Yirmi yıllık senaryo...
Senaryo hep yazıldı çizildi... Ancak yirmi yıldır bir türlü sahneye konulamadı... Son günlerde Ankara kulislerinde revize edilmiş haliyle sergilenebilmesi için yoğun gayret var. Senaryonun özü bildik: " Merkez sağın iki partisi, DYP-ANAP'ı tek çatı altında birleştirmek... " Kulaktan kulağa fısıldanan söylenti ise şöyle: "Süleyman Demirel ile Erkan Mumcu, Antalya Belek'te bir tatil köyünde buluştu. Merkez sağın birleşmesinin çatı yapısı için adım atıldı..." Bir haftaya yakın süredir, siyasetin bazı etkin isimlerinin ağzında bir soru işareti şeklinde dolaşan söylenti ne kadar gerçek?
Adi bir yalan Soruyu dün Anavatan lideri Erkan Mumcu'ya yönelttik. Önce güldü "söylentinin" kendisine de ulaştığını belirtip ekledi: "Adi bir yalan..." 9'uncu Cumhurbaşkanı'nın tatil için nereye gittiğini bilmediğini belirtti. Hemen ardından da şöyle dedi: "Eğer Sayın Demirel Antalya'da ise ben onu da bilmiyorum. Benim bildiğim ve emin olduğum tek şey var; o da bu yıl Antalya'ya hiç gitmediğim..." Bunları söyledikten sonra, söylentinin daha çok Demirel'in önerileri üzerinde yoğunlaştığını anımsattı. "Madem senaryoya göre Sayın Demirel bunları söylemiş, peki ben ne söylemişim?" sorusunu yöneltip devam etti: "Sayın Demirel, birleşmenin formülünü söylemiş olsaydı, o zaman benim de 'Siz 20 yıldır bunu niye yapmadınız?' diye sormuş olmam gerekmez miydi?.."
Ağar: Kulisten okuyanlar DYP lideri Mehmet Ağar da "merkez sağda birleşme" arayışı içinde olanlara karşı benzer yaklaşım gösterdi. "Bunları çıkaranlar merkez sağcıların Ankara kulisçileri" deyip, devam etti: "Bunlar kulislerde otururlar, hayatları boyunca halkın içinde dolaşmazlar. Boş kaldıkça kulisten senaryolar yazıp, okurlar. Tepeden inme taksim döneminin bittiğinin farkında değiller..." Günlerdir Anadolu'yu dolaştığını belirten Ağar, şöyle dedi: "Çıkıp bir kırsalı görsünler, şehirleri gezsinler. 'Anadolu ne diyor' farkına varsınlar. Oturduğun yerden siyaset döneminin bittiğinin farkına varsınlar..." İki lideri dinledikten sonra sağda birleşme arayanlara şu söylenebilir: Her iki lider de gücüne güveniyor. Dolayısıyla bu senaryonun sahneye konulması, geçmişte olduğu gibi bu dönem de olası değil.

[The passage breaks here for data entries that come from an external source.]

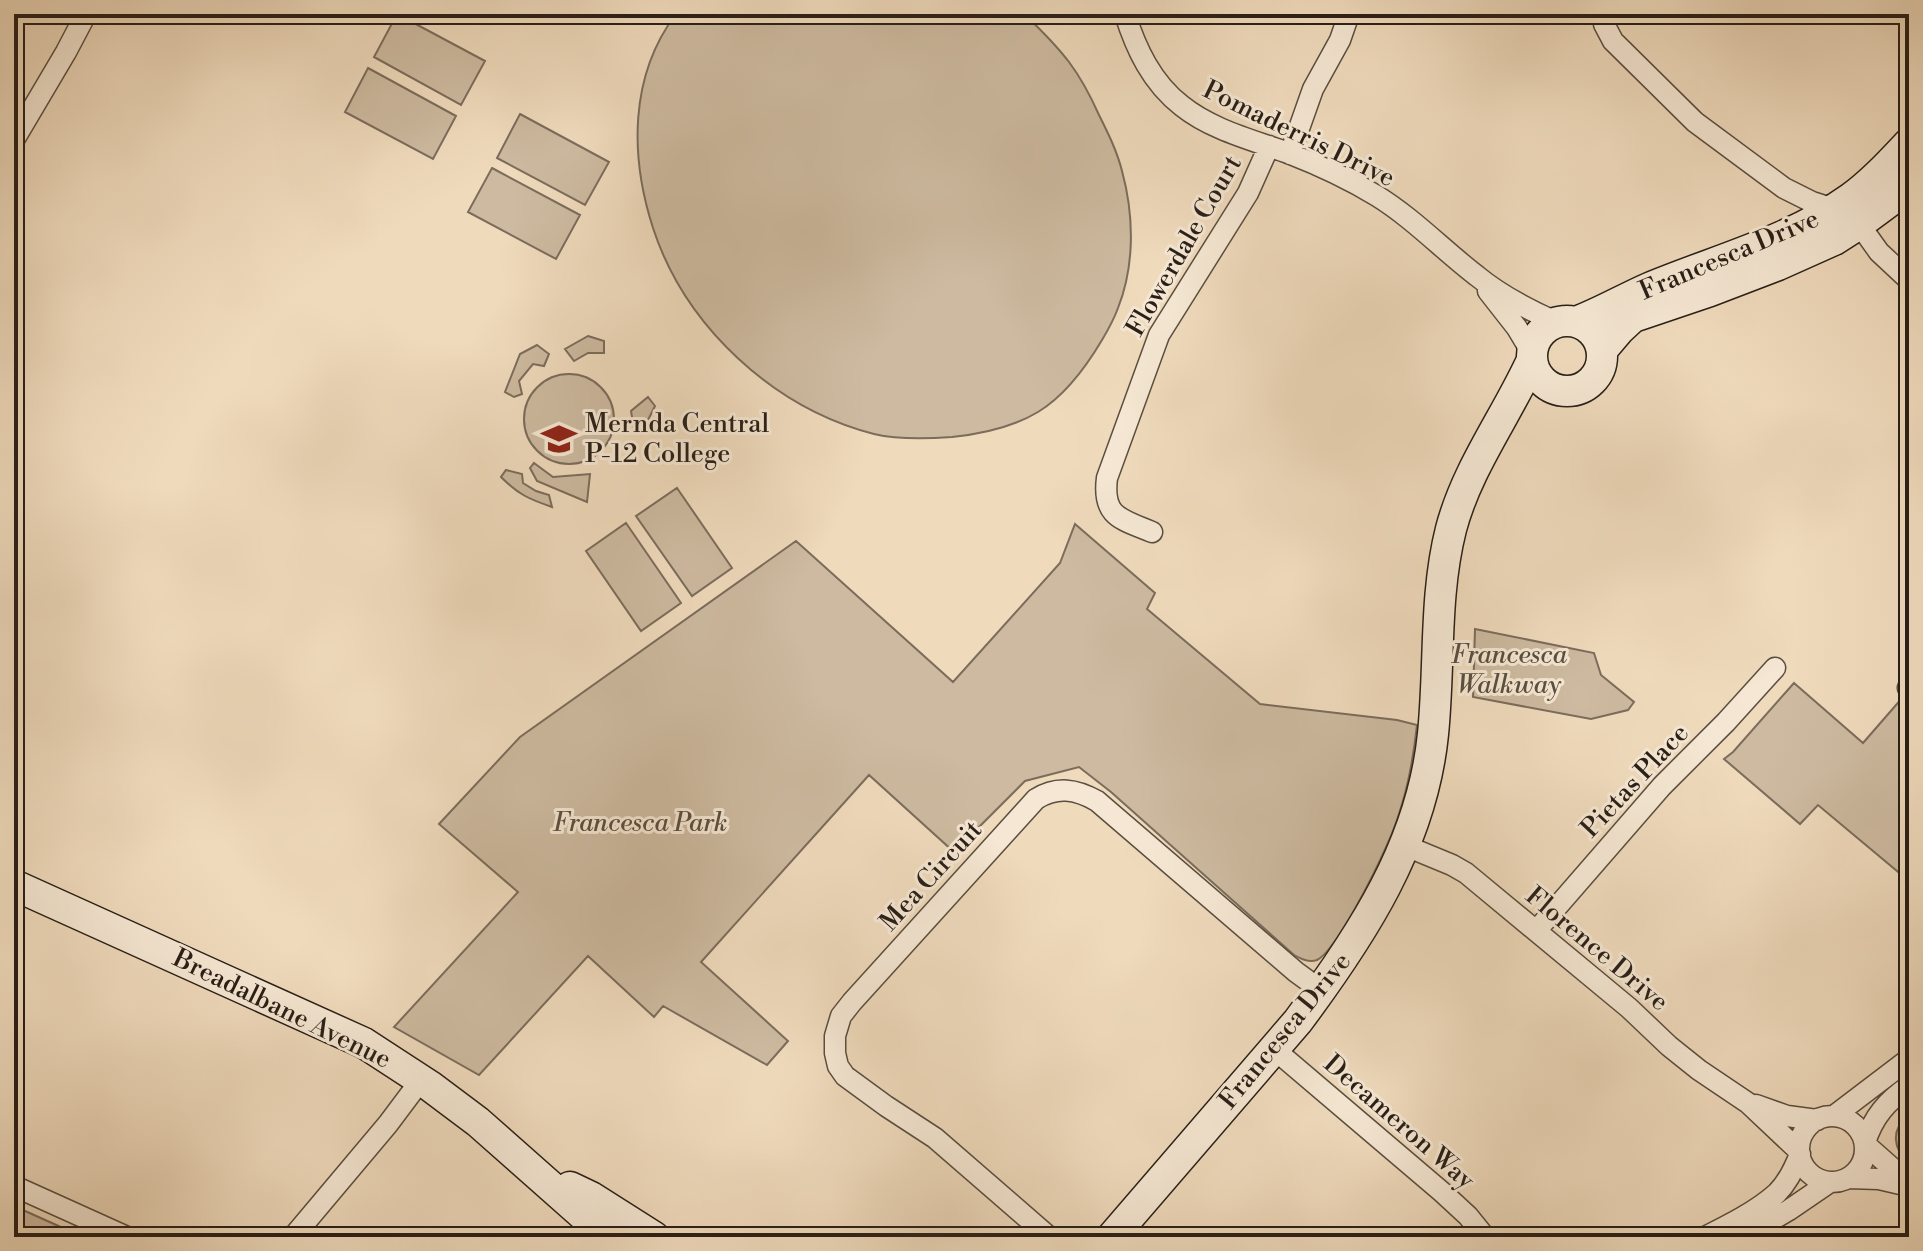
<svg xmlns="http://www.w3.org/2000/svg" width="1923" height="1251" viewBox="0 0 1923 1251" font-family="'Libre Bodoni',serif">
<rect width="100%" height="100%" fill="#efdabc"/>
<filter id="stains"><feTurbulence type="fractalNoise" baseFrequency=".0025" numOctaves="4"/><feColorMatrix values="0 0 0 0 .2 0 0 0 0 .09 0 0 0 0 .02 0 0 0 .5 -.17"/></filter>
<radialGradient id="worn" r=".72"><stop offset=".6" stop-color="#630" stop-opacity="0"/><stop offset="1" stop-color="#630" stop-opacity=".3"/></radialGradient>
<!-- green -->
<path fill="#cdbaa0" stroke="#7b6c5c" stroke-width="2" d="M397 14 485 61 461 105 374 57Z
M676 14H1024C1040 29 1056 45 1069 62 1081 78 1091 97 1099 115 1108 133 1117 151 1122 171 1134 215 1135 265 1118 308 1114 319 1108 330 1102 340 1086 367 1066 395 1038 412 1013 427 981 434 952 437 926 439 899 440 874 434 773 408 685 326 653 228 630 157 629 76 676 14Z
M368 68 456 116 433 159 345 112Z
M520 114 609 162 585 205 497 158Z
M492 168 580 215 556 259 468 212Z
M588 336 604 341V353H588L574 361 565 349Z
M537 345 549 354 544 366 533 364 519 381 522 394 514 397 505 392 520 354Z
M524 419a45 45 0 1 1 90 0a45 45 0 1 1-90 0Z
M648 397 655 406 641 434 634 429 631 411Z
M534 463 553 477 590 474 587 502 537 481 530 468Z
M506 470 522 474 523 483 536 491 549 495 552 507C529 499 519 495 501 477Z
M677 488 732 568 692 596 636 516Z
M626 523 681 603 641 631 586 551Z
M1075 524 1155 593 1147 609 1260 704 1397 720 1417 725C1414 752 1410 778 1402 804 1398 818 1393 832 1387 845 1377 868 1337 950 1317 960 1309 963 1301 959 1294 955L1111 792 1079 767 1025 781 954 852 869 775 701 962 788 1041 767 1065 663 1006 654 1017 588 956 479 1075 394 1027 518 892 439 824 520 737 796 541 953 682 1060 563Z
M1475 629 1594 653 1601 675 1634 702 1628 710 1591 719 1473 697Z
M1794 683 1863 743 1903 697 1909 702V881L1818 805 1800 824 1724 759 1733 752Z
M1909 1116V1163C1893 1149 1890 1129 1909 1116Z
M14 1206 83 1237H14Z"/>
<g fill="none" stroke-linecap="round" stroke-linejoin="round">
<!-- street casing -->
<g stroke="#5a4e40" stroke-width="23">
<path id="street" d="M1125 14C1136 49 1152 83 1182 106 1212 130 1253 140 1288 153 1319 165 1349 179 1377 196 1414 219 1443 250 1477 276 1500 295 1529 310 1556 322
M1604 14V24L1613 41 1695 122 1784 188 1812 202 1834 209
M14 140 66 52 86 14
M1290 154 1313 89 1340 40 1349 14
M1859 224 1879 252 1909 280
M1488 291 1517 328 1532 353
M1152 532C1121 519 1102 517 1107 478L1159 335 1248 193 1269 146
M1908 688 1909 689
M1406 846 1452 865 1466 873 1629 1008 1669 1046 1699 1070 1748 1103 1799 1151
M1536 931 1662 786 1726 722 1775 668
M1274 1049 1442 1192 1468 1216 1485 1237
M1756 1105 1787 1116 1817 1120
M1834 1116 1909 1059
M1799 1149a33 33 0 1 1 66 0a33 33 0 1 1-66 0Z
M1865 1143C1873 1117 1887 1101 1909 1086
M1865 1144 1909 1183
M1848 1178 1879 1179 1909 1186
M14 1186 127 1237
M293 1237 388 1124 421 1080
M1049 1237 935 1138 886 1106 845 1076 838 1066 835 1053V1036L841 1016 852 1002 1036 799C1057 786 1076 789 1097 801L1296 972 1322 991
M1705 1237C1729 1225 1757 1211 1777 1193 1788 1182 1795 1167 1800 1154
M1743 1237 1789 1210 1830 1182"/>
</g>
<!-- secondary casing -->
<g stroke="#291f17" stroke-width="33">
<path id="secondary" d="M1532 356a35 35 0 1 1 70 0a35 35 0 1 1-70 0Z
M1576 322C1602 312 1624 299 1649 288 1716 260 1791 241 1851 198 1873 182 1891 162 1909 143
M1602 350 1619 330 1633 317 1710 291 1778 265 1834 240 1859 224 1890 201 1909 184
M14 885 364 1043 430 1086 478 1122 608 1237
M570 1187 591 1197 654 1237
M1112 1237 1298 1021C1362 935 1422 844 1433 734 1440 665 1434 596 1451 529 1467 468 1506 417 1532 360"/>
</g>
<!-- street -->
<use href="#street" stroke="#f5e7d3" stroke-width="20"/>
<!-- secondary -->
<use href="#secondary" stroke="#f5e7d3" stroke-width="30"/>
</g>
<!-- icons -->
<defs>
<g id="school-bare" transform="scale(2.76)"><path d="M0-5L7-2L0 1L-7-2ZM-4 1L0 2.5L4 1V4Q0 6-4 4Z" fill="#8f2418" stroke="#f5e7d3" stroke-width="2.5" paint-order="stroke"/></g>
</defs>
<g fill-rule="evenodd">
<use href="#school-bare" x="559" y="439"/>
</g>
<g text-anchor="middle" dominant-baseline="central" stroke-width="6" stroke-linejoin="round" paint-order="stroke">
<!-- street labels -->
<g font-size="26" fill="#291f17" stroke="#f5e7d3">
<text transform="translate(1299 134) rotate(26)">Pomaderris Drive</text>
<text transform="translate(1184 246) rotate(-60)">Flowerdale Court</text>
<text transform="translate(1729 255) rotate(-23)">Francesca Drive</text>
<text transform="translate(1635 781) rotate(-47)">Pietas Place</text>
<text transform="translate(931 876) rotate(-48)">Mea Circuit</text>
<text transform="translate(1597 949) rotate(40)">Florence Drive</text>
<text transform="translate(282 1009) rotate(26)">Breadalbane Avenue</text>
<text transform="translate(1285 1031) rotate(-51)">Francesca Drive</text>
<text transform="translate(1399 1122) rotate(41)">Decameron Way</text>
</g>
<!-- poi labels -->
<g font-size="26" fill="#291f17" stroke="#f5e7d3" text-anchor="start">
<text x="585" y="424">Mernda Central<tspan x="585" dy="30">P-12 College</tspan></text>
</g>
<!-- park labels -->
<g font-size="26" font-style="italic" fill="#5a4e40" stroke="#f5e7d3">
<text x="1509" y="655">Francesca<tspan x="1509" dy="30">Walkway</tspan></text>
<text x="640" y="823">Francesca Park</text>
</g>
</g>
<!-- margin -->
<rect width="1923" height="1251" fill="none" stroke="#efdabc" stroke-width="48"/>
<rect x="16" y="16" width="1891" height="1219" fill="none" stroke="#291f17" stroke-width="4"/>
<rect x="24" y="24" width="1875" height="1203" fill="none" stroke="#291f17" stroke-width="2"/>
<rect width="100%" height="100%" filter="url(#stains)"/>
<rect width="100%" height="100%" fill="url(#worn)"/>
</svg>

Çağrıya destek CHP'nin TBMM'nin olağanüstü toplanması çağrısına gelince: Her iki lider de destek veriyor. Ancak, hem Ağar, hem de Mumcu, bu konuda çok geç kalındığı kanısında. Mumcu, bunun nedenini şu sözlerle ortaya koydu: "Üç ay önce Meclis'in toplanıp farklılaşan teröre karşı bir yol haritası çizmesi gerektiğini söyledim. Kimse dinlemedi. Keşke Meclis'i daha önce hükümet olağanüstü toplasaydı..." Mumcu, terör konusunda Türkiye'nin geçmişten beri refleksleriyle hareket ettiğini belirtti. Bugün de benzer bir durumun yaşandığını vurgulayıp sözlerini şöyle tamamladı: "Hükümet refleksleriyle hareket etmesi sonucu bugün içine düştüğü durumu politika gibi sunmaya kalkmasın..." Ağar'ın yaklaşımı ise farklıydı. Son dönemde bazı kişilerin, "AKP ve MHP'nin önünü keselim" arayışı içinde farklı hareket tarzları geliştirmeye çalıştıklarını belirterek şöyle dedi: "Terörle mücadele ancak devlet eliyle olur. Bunun dışında kimse yeni bir yöntem aramasın. Yoksa DEHAP'ın karşısına MHP'yi koyarak bir sonuç elde edilmez. Şurasını da kesin görüyorum; kimse kavga istemiyor. Yükselen dalga bize geliyor. Kavgaya değil, makule geliyor." Meclisteki muhalefetin iki partisinin liderinin görüşleri böyle. Ancak, AKP'nin olumsuz tavrına, CHP'nin olağanüstü toplantı başvurusunu geciktirmesine bakıldığında, Meclis'in açılışının olağan değil, normal zamanında olacağı da görülüyor.